Work instruction
According to the film review, in what city is the Best Exotic Marigold Hotel located?

Text segment
______________________________

Director: John Madden
Starring: Judi Dench, Maggie Smith, Tom Wilkinson, Bill Nighy, Dev Patel
It's hardly news that the film industry undervalues its older performers and, indeed, older audiences, but it's difficult to understand why when you see a movie like The Best Exotic Marigold Hotel, a thoroughly adult film in the non-NC17 meaning of the term. You'd be hard pressed to find a better cast than the one on display here and, though the story makes no attempts at reinventing the wheel, it's the sort of easy, low stakes drama that's perfect for this time of year.
The story centers on seven British seniors: recently widowed Evelyn (Judi Dench), spontaneously retired Judge Graham (Tom Wilkinson), husband hunting Madge (Celia Imrie), lonely Norman (Ronald Pickup), Jean and Doug (Penelope Wilton and Bill Nighy), a married couple who have entered retirement with far less than they expected, and Muriel (Maggie Smith), a vocal racist who is sent to India in order to obtain a quick and less expensive hip replacement than she could receive at home. All are drawn to the Best Exotic Marigold Hotel in Jaipur, advertised as being a home for the "elderly and beautiful" and as a luxury residence - though the reality, as the group quickly discovers, is very different. The hotel, run by Sonny (Dev Patel), is in rough shape and the country itself it not what many of them were expecting. Instead of being an island of British paradise, separate and apart from its surroundings, it is instead right in the middle of all that many of the guests had been hoping to avoid.
Graham, who grew up in India, takes to the country immediately, setting off every day in search of his former lover, from whom he was separated as a teenager when their relationship was discovered. Evelyn busies herself by writting a blog about her experiences and taking a job at a call centre, where she trains people in how to speak to the elderly. She also develops a very tentative relationship with Doug, whose marriage to Jean becomes increasingly fraught due to Jean's unhappiness at everything from the loss of their nest egg to the poverty and strangeness that surrounds them. Madge and Norman are both in search of new romantic partners, and Muriel, having had her surgery, struggles to recover and, despite her overt racism, forms a bond of sorts with the woman who cleans the hotel. Having been a servant herself, Muriel sees something of herself in the woman and as she rediscovers her ability to be kind, Muriel's humanity, rather than her hatefulness, becomes her defining quality.
There are several small plots that weave their way through the story, though none, including the fate of the hotel, really dominates. The Best Exotic Marigold Hotel is far less concerned with its plot than it is with its characters and it does well by them, letting them grow at a natural pace and letting the masterful actors behind them do their thing. If at some point this film became the basis for a TV series, it wouldn't at all surprise me because the characters are so well-drawn and the premise presents so many possibilities.

______________________________

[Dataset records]

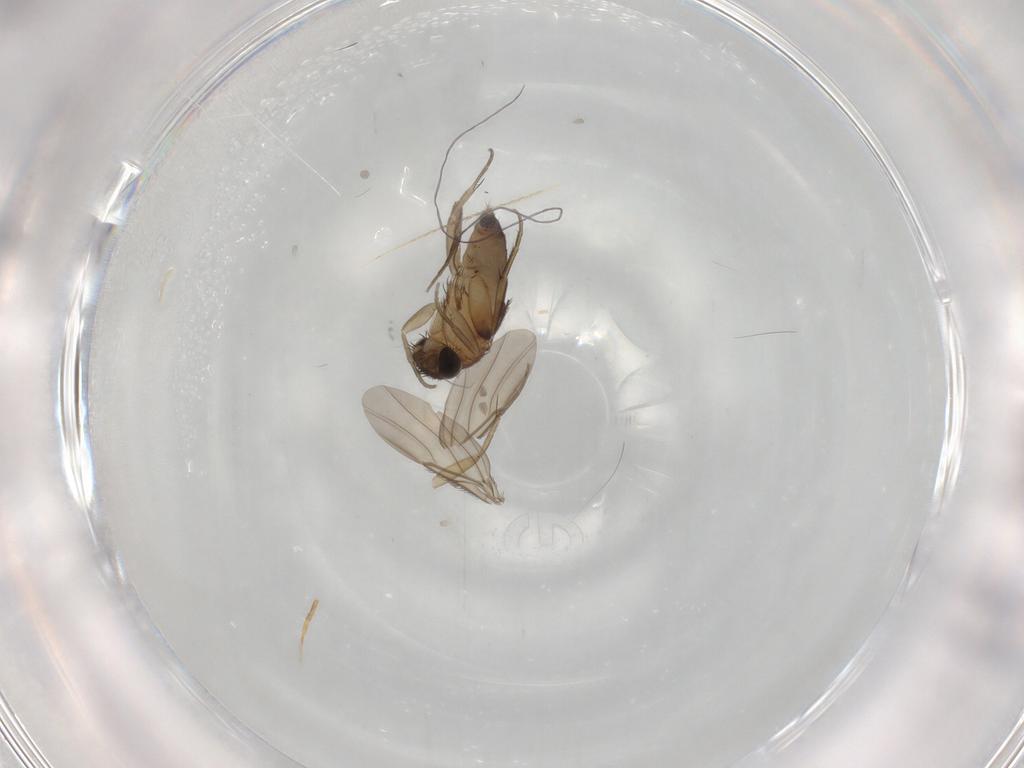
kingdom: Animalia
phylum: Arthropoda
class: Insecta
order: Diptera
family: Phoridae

______________________________

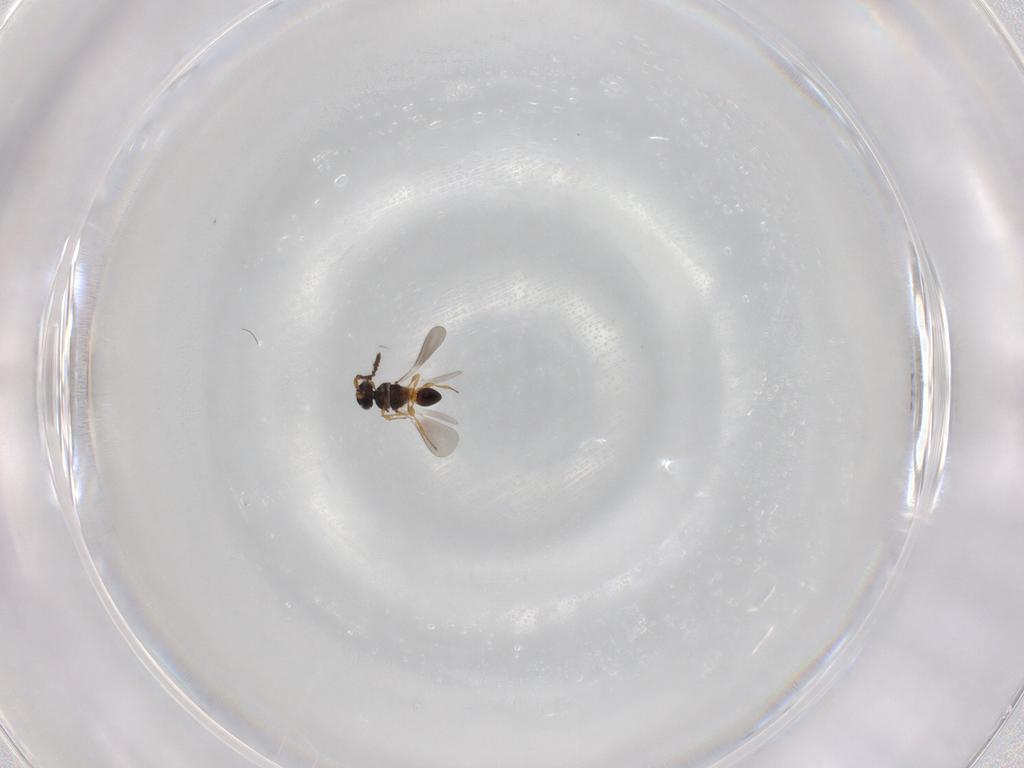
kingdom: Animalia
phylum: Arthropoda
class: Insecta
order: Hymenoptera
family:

______________________________

Written reply
Jaipur